Disbelief turned into shock as over the fifteen minutes the number rose from two to five, and the magnitude of what had happened started sinking in. For the first time in its almost three century old history had Jaipur been terrorized. Cell phones started buzzing with anxious parents and relatives enquiring about our whereabouts and asking us to return home immediately. We were among the fortunate few whose calls managed to go through. As the clock ticked, the networks became jammed. The lounge emptied within minutes, and a place buzzing with youngsters had a deserted look in no time.
While terrorism is not new to India, and various cities have seen terrorist attacks, Jaipur has never been attacked on this scale before. The blasts have exposed the vulnerability of cities and its citizens, and the failure of intelligence. There are hints that the attacks were coordinated by “other countries”. A blogger from Pakistan expresses solidarity and hopes that the Indian Government doesn't rush through things and point fingers at Pakistan.
Ha's Blog expresses concern for team members in Jaipur.
There were some signs that our colleagues were afraid that we from the Dutch side would consider Jaipur to be less safe because all of this. But I see it as my responsibility to show our Jaipur team that we are committed to support them, as they are one of us!
Hindustaniat takes a closer look at why Jaipur was a target for the attacks.
Jaipur is one of the foremost symbol of India's cultural heritage. Lakhs of tourists come to the Pink City every year and Rajasthan is the face of Indian tourism worldwide, along with Agra.
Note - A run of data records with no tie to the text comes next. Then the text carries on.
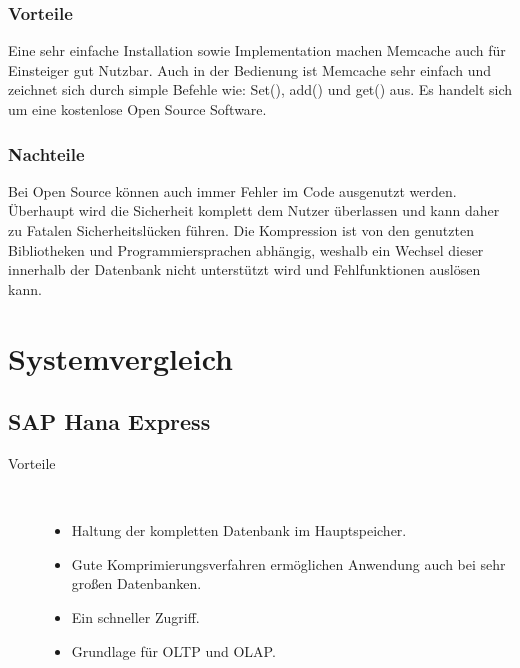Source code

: \documentclass[a4paper, 12pt]{scrartcl}
\begin{document}
\subsubsection{Vorteile}
Eine sehr einfache Installation sowie Implementation machen Memcache auch für Einsteiger gut Nutzbar.
Auch in der Bedienung ist Memcache sehr einfach und zeichnet sich durch simple Befehle wie:
Set(), add() und get() aus.
Es handelt sich um eine kostenlose Open Source Software.

\subsubsection{Nachteile}
Bei Open Source können auch immer Fehler im Code ausgenutzt werden.
Überhaupt wird die Sicherheit komplett dem Nutzer überlassen und kann daher zu Fatalen Sicherheitslücken führen.
Die Kompression ist von den genutzten Bibliotheken und Programmiersprachen abhängig, weshalb ein Wechsel dieser innerhalb der Datenbank nicht unterstützt wird und Fehlfunktionen auslösen kann.

\newpage
\section{Systemvergleich}
\subsection{SAP Hana Express}
\begin{description}
	\item[Vorteile]~\par
	\begin{itemize}
		\item Haltung der kompletten Datenbank im Hauptspeicher. 
		\item Gute Komprimierungsverfahren ermöglichen Anwendung auch bei sehr großen Datenbanken. 

		\item Ein schneller Zugriff.

		\item Grundlage für OLTP und OLAP.
		
	\end{itemize}
\end{description}
\end{document}
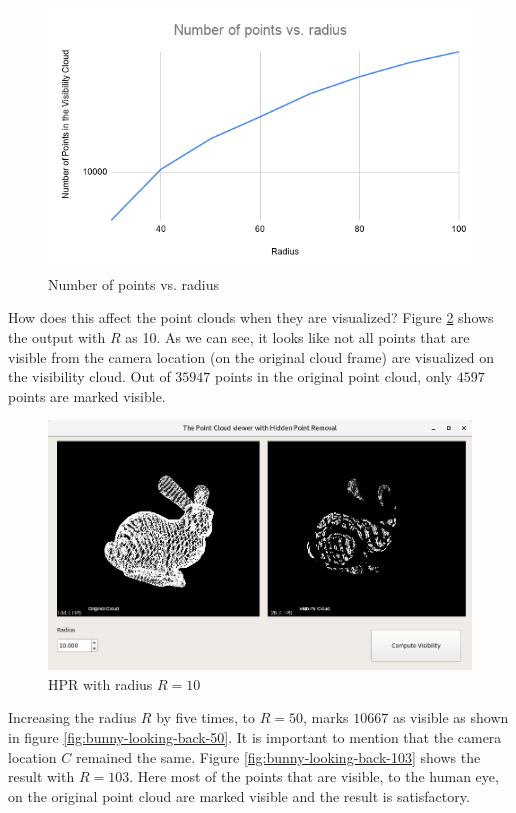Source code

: \documentclass[11pt]{article}
\begin{document}
\begin{figure}[h]
\includegraphics[width=12cm]{Number-of-points-vs-radius}
\centering
\caption{Number of points vs. radius}
\label{fig:Number-of-points-vs-radius}
\end{figure}

How does this affect the point clouds when they are visualized? Figure \ref{fig:bunny-looking-back-10} shows the output with $R$ as 10. As we can see, it looks like not all points that are visible from the camera location (on the original cloud frame) are visualized on the visibility cloud. Out of $35947$ points in the original point cloud, only $4597$ points are marked visible.


\begin{figure}[h]
\includegraphics[width=12cm]{bunny-looking-back-10}
\centering
\caption{HPR with radius $R = 10$}
\label{fig:bunny-looking-back-10}
\end{figure}


Increasing the radius $R$ by five times, to $ R = 50 $, marks $10667$ as visible as shown in figure \ref{fig:bunny-looking-back-50}. It is important to mention that the camera location $C$ remained the same. Figure \ref{fig:bunny-looking-back-103} shows the result with $ R = 103 $. Here most of the points that are visible, to the human eye, on the original point cloud are marked visible and the result is satisfactory.
\end{document}
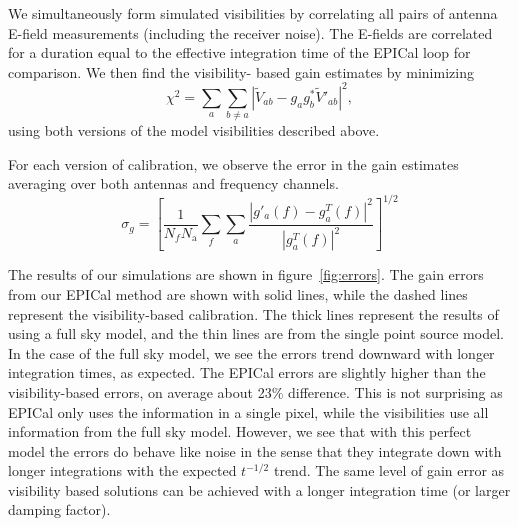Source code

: \documentclass[a4paper,fleqn,usenatbib]{mnras}
\newcommand{\Nant}{\ensuremath{N_{\mathrm{a}}}}
\newcommand{\V}{\ensuremath{\widetilde{V}}}
\begin{document}
We simultaneously form simulated visibilities by correlating all pairs of antenna E-field 
measurements (including the receiver noise). The E-fields are correlated for a duration equal to 
the effective integration time of the EPICal loop for comparison. We then find the visibility-
based gain estimates by minimizing
\begin{equation}\label{eq:vis_cal}
\chi^2 = \sum_a\sum_{b\ne a} \left|\V_{ab}-g_a g_b^* \V'_{ab}\right|^2,
\end{equation}
using both versions of the model visibilities described above.

 For each version of calibration, we observe the error in the gain estimates averaging over both 
 antennas and frequency channels.
\begin{equation}\label{eq:gain_error}
\sigma_g = \left[\frac{1}{N_f \Nant} \sum_f \sum_a \frac{\left|g'_a(f)-g^T_a(f)\right|^2}{\left|g^T_a(f)\right|^2}\right]^{1/2}
\end{equation}

The results of our simulations are shown in figure~\ref{fig:errors}. The gain errors from our 
EPICal method are shown with solid lines, while the dashed lines represent the visibility-based 
calibration. The thick lines represent the results of using a full sky model, and the thin lines are 
from the single point source model.  In the case of the full sky model, we see the errors trend 
downward with longer integration times, as expected. The EPICal errors are slightly higher than 
the visibility-based errors, on average about 23\% difference. This is not surprising as EPICal 
only uses the information in a single pixel, while the visibilities use all information from the full 
sky model. However, we see that with this perfect model the errors do behave like noise
in the sense that they integrate down with longer integrations with the expected $t^{-1/2}$ 
trend. 
The same level of gain error as visibility based solutions can be achieved with a longer integration time (or larger damping 
factor).
\end{document}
The anti-national forces must have been desperate as there was no major communal or casteist issue in the country for long.
Indian Muslims writes about the failure of the government to resolve previous terrorist attacks.
One of the reasons the government is so ill-prepared to either prevent or solve such terrorist attacks is that there is no follow-up on the previous such attacks. Case in point: Mecca Masjid Blasts. Andhra Pradesh government constituted an inquiry commission under Justice Bhaskara Rao in June 2007 to submit its report on the incident within three months. It has been more than 11 months since then and we didn’t hear anything.
The flipside of the solidarity that is expressed across the blogosphere is that some people appear to be jumping to vitriol. Some of the message boards in the main stream media have been filled with allegations against Muslims.